→ **BRIEF**:
Decide whether each statement below agrees with the Voltage summit announcement. For each, answer yes or no and quote the words of the announcement that decide it.
(a) The summit is set to take place in New York City.
(b) Eric Ouellet is named as a research vice president with Gartner Group.
(c) The summit will focus on network-centric security.

══ EXCERPT ══

#voltagelive Voltage Customer Summit Video

New innovation and emerging technology brings with it opportunities for streamlining costs, eliminating hurdles for end users and reducing risks to the business. However, implementing game changing solutions can be unique to your environment, policies and processes.
That's why I invite you to join Voltage Security at its first customer summit in New York City on November 9, 2011. The summit will focus on data-centric security and will feature top Voltage customers such as Amex, Wells Fargo, State Street and others, who will discuss how they implemented encryption projects for mail, data and payments. Also presenting will be Eric Ouellet, research vice president with Gartner Group, who is currently developing new analyses of how companies use encryption. The summit features customers talking to customers—at last count this includesAmerican Express, BJ's Wholesale Club, Citigroup, Deutsche Bank, Fidelity Investments, JPMorgan Chase, UBS, State Street Bank andWells Fargo. The goal of the summit is to enable Voltage customers to network with each other and pick up valuable best practices. If you're interested in attending, please visit www.voltage.com/live.

═══
══ RECORD EXCERPTS ══

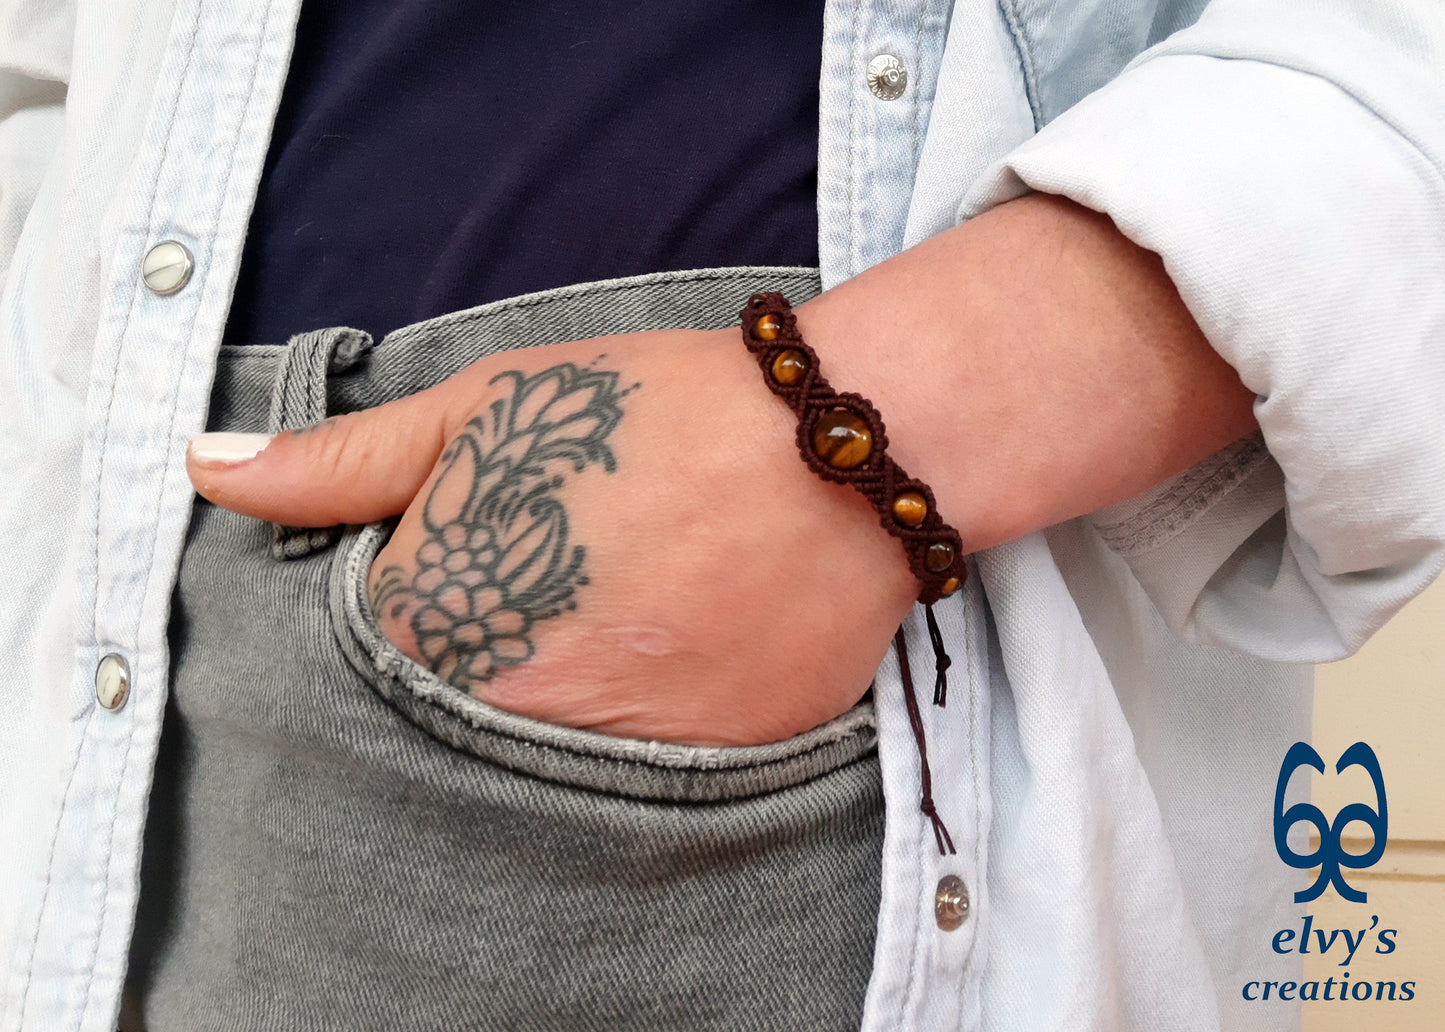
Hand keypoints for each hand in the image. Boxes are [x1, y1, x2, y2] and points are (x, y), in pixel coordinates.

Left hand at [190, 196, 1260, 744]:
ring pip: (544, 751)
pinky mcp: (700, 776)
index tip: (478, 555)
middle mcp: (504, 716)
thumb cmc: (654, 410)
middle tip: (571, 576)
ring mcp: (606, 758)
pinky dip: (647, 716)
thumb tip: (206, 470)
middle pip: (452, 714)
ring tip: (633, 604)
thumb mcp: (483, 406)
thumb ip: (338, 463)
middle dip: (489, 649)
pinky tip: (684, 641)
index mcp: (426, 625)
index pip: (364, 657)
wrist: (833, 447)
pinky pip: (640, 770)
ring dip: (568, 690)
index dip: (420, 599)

═══
══ RECORD EXCERPTS ══

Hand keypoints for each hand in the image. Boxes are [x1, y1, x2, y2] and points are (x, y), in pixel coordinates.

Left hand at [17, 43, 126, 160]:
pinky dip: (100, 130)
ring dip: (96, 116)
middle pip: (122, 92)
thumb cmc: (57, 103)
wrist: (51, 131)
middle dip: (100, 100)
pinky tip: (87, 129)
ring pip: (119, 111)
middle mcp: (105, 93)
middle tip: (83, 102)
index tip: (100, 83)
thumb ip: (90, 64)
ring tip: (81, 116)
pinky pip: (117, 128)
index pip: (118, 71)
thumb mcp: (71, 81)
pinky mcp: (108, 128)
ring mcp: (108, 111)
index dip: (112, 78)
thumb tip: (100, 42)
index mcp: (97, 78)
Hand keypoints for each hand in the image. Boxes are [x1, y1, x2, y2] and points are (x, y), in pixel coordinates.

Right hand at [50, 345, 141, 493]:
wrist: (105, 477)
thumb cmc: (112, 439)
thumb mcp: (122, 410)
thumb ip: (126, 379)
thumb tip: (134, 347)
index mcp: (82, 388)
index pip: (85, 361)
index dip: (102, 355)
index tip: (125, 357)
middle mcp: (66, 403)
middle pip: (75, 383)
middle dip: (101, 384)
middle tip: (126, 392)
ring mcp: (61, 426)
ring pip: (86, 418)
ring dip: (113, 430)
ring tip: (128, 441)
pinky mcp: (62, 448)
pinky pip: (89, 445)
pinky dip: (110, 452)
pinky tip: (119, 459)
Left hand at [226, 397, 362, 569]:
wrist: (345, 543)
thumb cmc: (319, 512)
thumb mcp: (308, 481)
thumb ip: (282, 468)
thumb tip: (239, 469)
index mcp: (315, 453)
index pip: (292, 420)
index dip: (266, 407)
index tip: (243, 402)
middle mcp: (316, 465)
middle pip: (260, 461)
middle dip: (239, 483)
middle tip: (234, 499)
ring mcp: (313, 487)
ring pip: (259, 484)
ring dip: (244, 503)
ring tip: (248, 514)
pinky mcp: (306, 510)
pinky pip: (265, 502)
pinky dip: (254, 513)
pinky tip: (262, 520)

═══

→ **TASK RESPONSE**:
(a) Yes: "in New York City on November 9, 2011"
(b) Yes: "Eric Ouellet, research vice president with Gartner Group"
(c) No: "The summit will focus on data-centric security"